# TASK STATEMENT:
Down to the last line below, repeat the entries word for word and drop the pictures.

[MATERIAL PROVIDED — start]

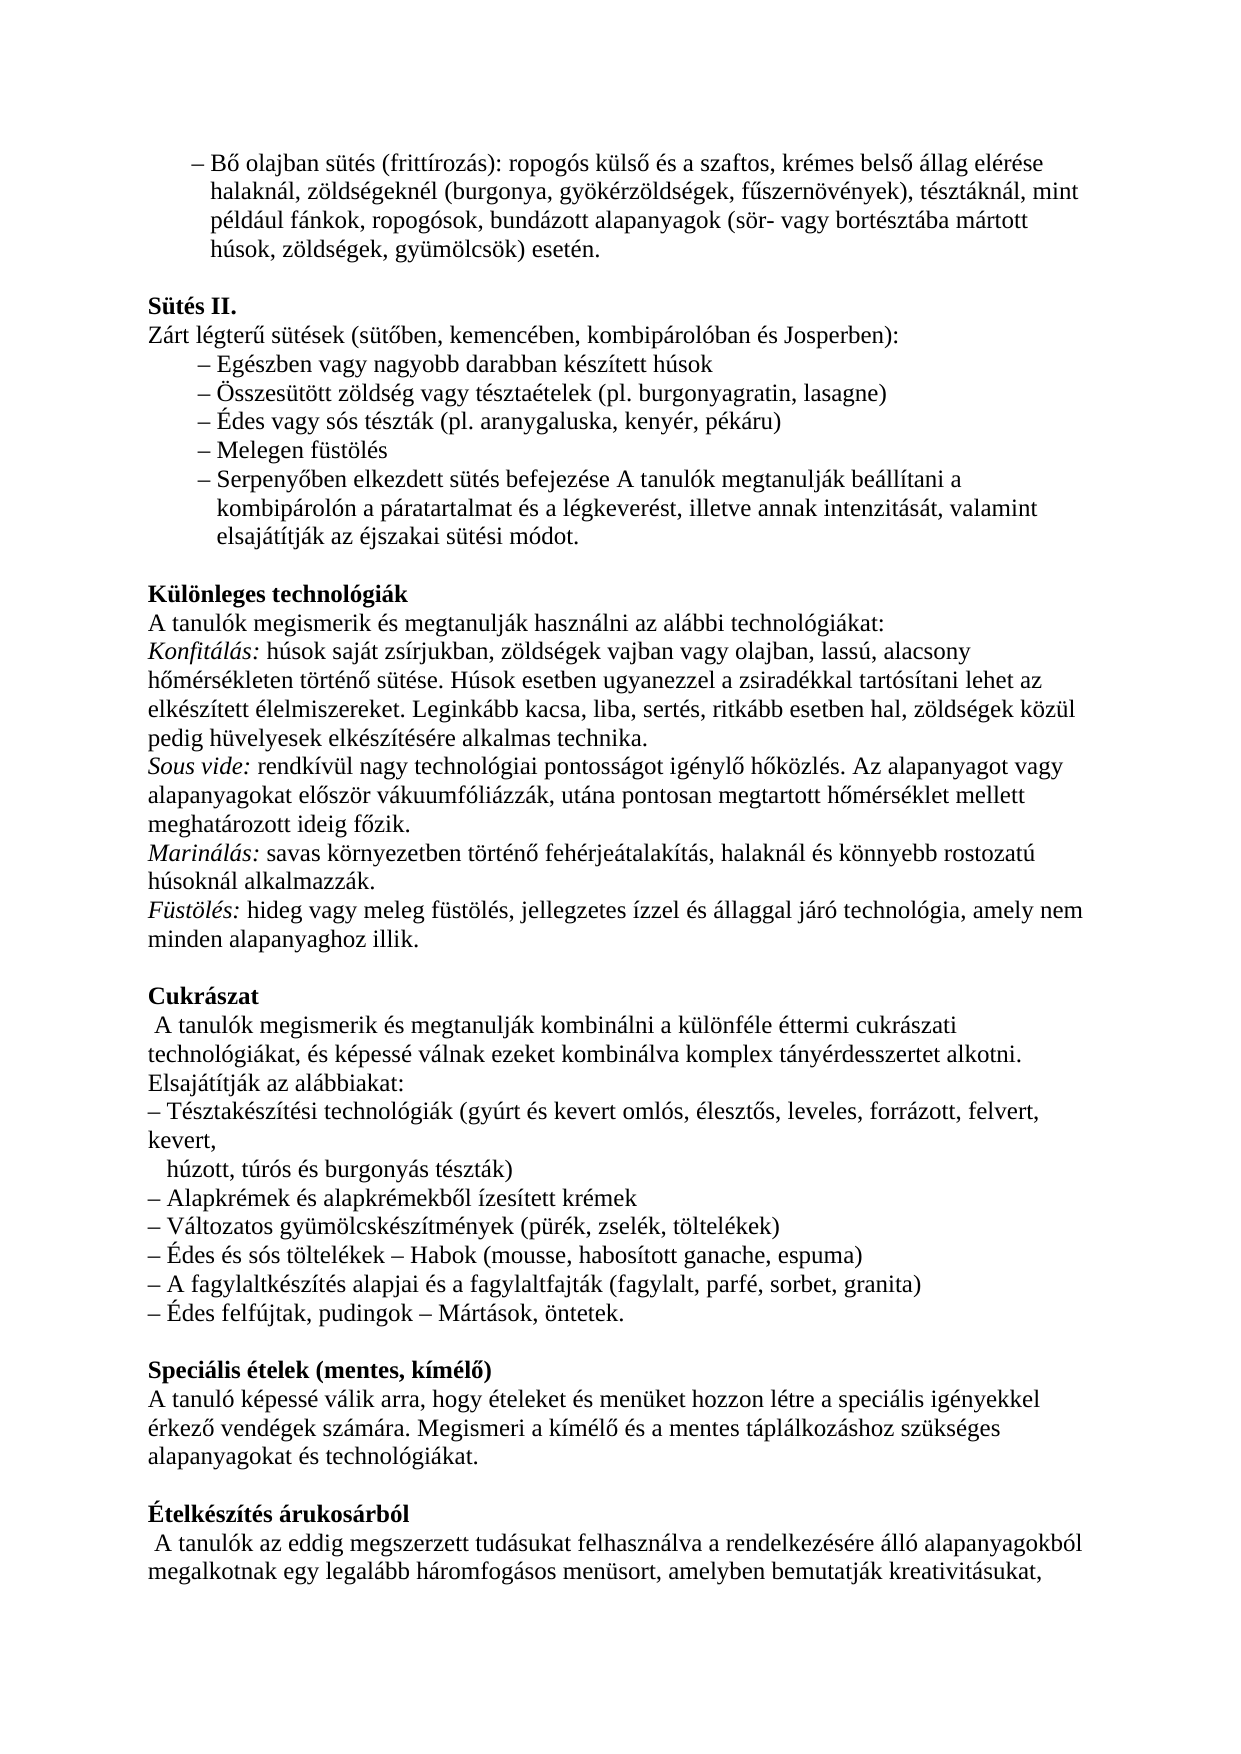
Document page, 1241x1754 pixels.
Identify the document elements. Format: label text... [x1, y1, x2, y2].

text Zárt légterű sütések (sütőben, kemencében, kombipárolóban és Josperben): ‒ Egészben vagy nagyobb darabban készített húsok ‒ Összesütött zöldség vagy tésztaételek (pl. burgonyagratin, lasagne) ‒ Édes vagy sós tészták (pl. aranygaluska, kenyér, pékáru) ‒ Melegen füstölés ‒ Serpenyőben elkezdett sütés befejezése A tanulók megtanulják beállítani a kombipárolón a páratartalmat és a légkeverést, illetve annak intenzitását, valamint elsajátítják az éjszakai sütési módot. [148, 320, 1093, 550]
text Sütés II. [148, 291, 1093, 320]
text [148, 1528, 1093, 1585]
text A tanulók megismerik és megtanulják kombinálni a különféle éttermi cukrászati technológiákat, és képessé válnak ezeket kombinálva komplex tányérdesszertet alkotni. Elsajátítják az alábbiakat: ‒ Tésztakészítési technológiák (gyúrt és kevert omlós, élesztős, leveles, forrázott, felvert, kevert, húzott, túrós és burgonyás tészták) ‒ Alapkrémek és alapkrémekből ízesített krémek ‒ Változatos gyümölcskészítmények (pürék, zselék, töltelékek) ‒ Édes és sós töltelékek ‒ Habok (mousse, habosított ganache, espuma) ‒ A fagylaltkészítés alapjai és a fagylaltfajták (fagylalt, parfé, sorbet, granita) ‒ Édes felfújtak, pudingok ‒ Mártások, öntetek. [148, 1010, 1093, 1326]
text Cukrászat [148, 981, 1093, 1010]
text Speciális ételek (mentes, kímélő) [148, 1355, 1093, 1384]
text A tanuló képessé válik arra, hogy ételeket és menüket hozzon létre a speciális igényekkel érkező vendégek számára. Megismeri a kímélő és a mentes táplálkozáshoz szükséges alapanyagokat és technológiákat. [148, 1384, 1093, 1470]
text Különleges technológiák [148, 579, 1093, 608]
text A tanulók megismerik és megtanulják használni az alábbi technológiákat: Konfitálás: húsok saját zsírjukban, zöldségek vajban vagy olajban, lassú, alacsony hőmérsékleten történő sütése. Húsok esetben ugyanezzel a zsiradékkal tartósítani lehet az elkészített élelmiszereket. Leginkább kacsa, liba, sertés, ritkább esetben hal, zöldségek közül pedig hüvelyesek elkészítésére alkalmas technika. Sous vide: rendkívül nagy technológiai pontosságot igénylő hőközlés. Az alapanyagot vagy alapanyagokat először vákuumfóliázzák, utána pontosan megtartott hőmérséklet mellett meghatározott ideig főzik. Marinálás: savas környezetben történő fehérjeátalakítás, halaknál és könnyebb rostozatú húsoknál alkalmazzák. Füstölés: hideg vagy meleg füstölés, jellegzetes ízzel és állaggal járó technológia, amely nem minden alapanyaghoz illik. [148, 608, 1093, 953]
text Ételkészítés árukosárból [148, 1499, 1093, 1528]
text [148, 148, 1093, 263]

[MATERIAL PROVIDED — finish]

# RESULT OF THE TASK:
Document page, 1241x1754 pixels.
Identify the document elements. Format: label text... [x1, y1, x2, y2].

text Zárt légterű sütések (sütőben, kemencében, kombipárolóban és Josperben): ‒ Egészben vagy nagyobb darabban készített húsok ‒ Összesütött zöldség vagy tésztaételek (pl. burgonyagratin, lasagne) ‒ Édes vagy sós tészták (pl. aranygaluska, kenyér, pékáru) ‒ Melegen füstölés ‒ Serpenyőben elkezdett sütés befejezése A tanulók megtanulják beállítani a kombipárolón a páratartalmat és a légkeverést, illetve annak intenzitását, valamint elsajátítják az éjszakai sütési módot. [148, 320, 1093, 550]
text Sütés II. [148, 291, 1093, 320]
text [148, 1528, 1093, 1585]
text A tanulók megismerik és megtanulják kombinálni a különféle éttermi cukrászati technológiákat, és képessé válnak ezeket kombinálva komplex tányérdesszertet alkotni. Elsajátítják az alábbiakat: ‒ Tésztakészítési technológiák (gyúrt és kevert omlós, élesztős, leveles, forrázott, felvert, kevert, húzott, túrós és burgonyás tészták) ‒ Alapkrémek és alapkrémekből ízesített krémek ‒ Változatos gyümölcskészítmények (pürék, zselék, töltelékek) ‒ Édes és sós töltelékek ‒ Habok (mousse, habosított ganache, espuma) ‒ A fagylaltkészítés alapjai és a fagylaltfajták (fagylalt, parfé, sorbet, granita) ‒ Édes felfújtak, pudingok ‒ Mártások, öntetek. [148, 1010, 1093, 1326]
text Cukrászat [148, 981, 1093, 1010]
text Speciális ételek (mentes, kímélő) [148, 1355, 1093, 1384]
text A tanuló képessé válik arra, hogy ételeket és menüket hozzon létre a speciális igényekkel érkező vendégek számára. Megismeri a kímélő és a mentes táplálkozáshoz szükséges alapanyagokat és technológiákat. [148, 1384, 1093, 1470]
text Különleges technológiák [148, 579, 1093, 608]
text A tanulók megismerik és megtanulják használni az alábbi technológiákat: Konfitálás: húsok saját zsírjukban, zöldségek vajban vagy olajban, lassú, alacsony hőmérsékleten történő sütése. Húsok esetben ugyanezzel a zsiradékkal tartósítani lehet az elkészített élelmiszereket. Leginkább kacsa, liba, sertés, ritkább esetben hal, zöldségek közül pedig hüvelyesek elkészítésére alkalmas technika. Sous vide: rendkívül nagy technológiai pontosságot igénylő hőközlés. Az alapanyagot vagy alapanyagokat először vákuumfóliázzák, utána pontosan megtartott hőmérséklet mellett meghatározott ideig főzik. Marinálás: savas környezetben történő fehérjeátalakítás, halaknál és könnyebb rostozatú húsoknál alkalmazzák. Füstölés: hideg vagy meleg füstölés, jellegzetes ízzel és állaggal járó technológia, amely nem minden alapanyaghoz illik. [148, 608, 1093, 953]
text Ételkészítés árukosárból [148, 1499, 1093, 1528]
text [148, 148, 1093, 263]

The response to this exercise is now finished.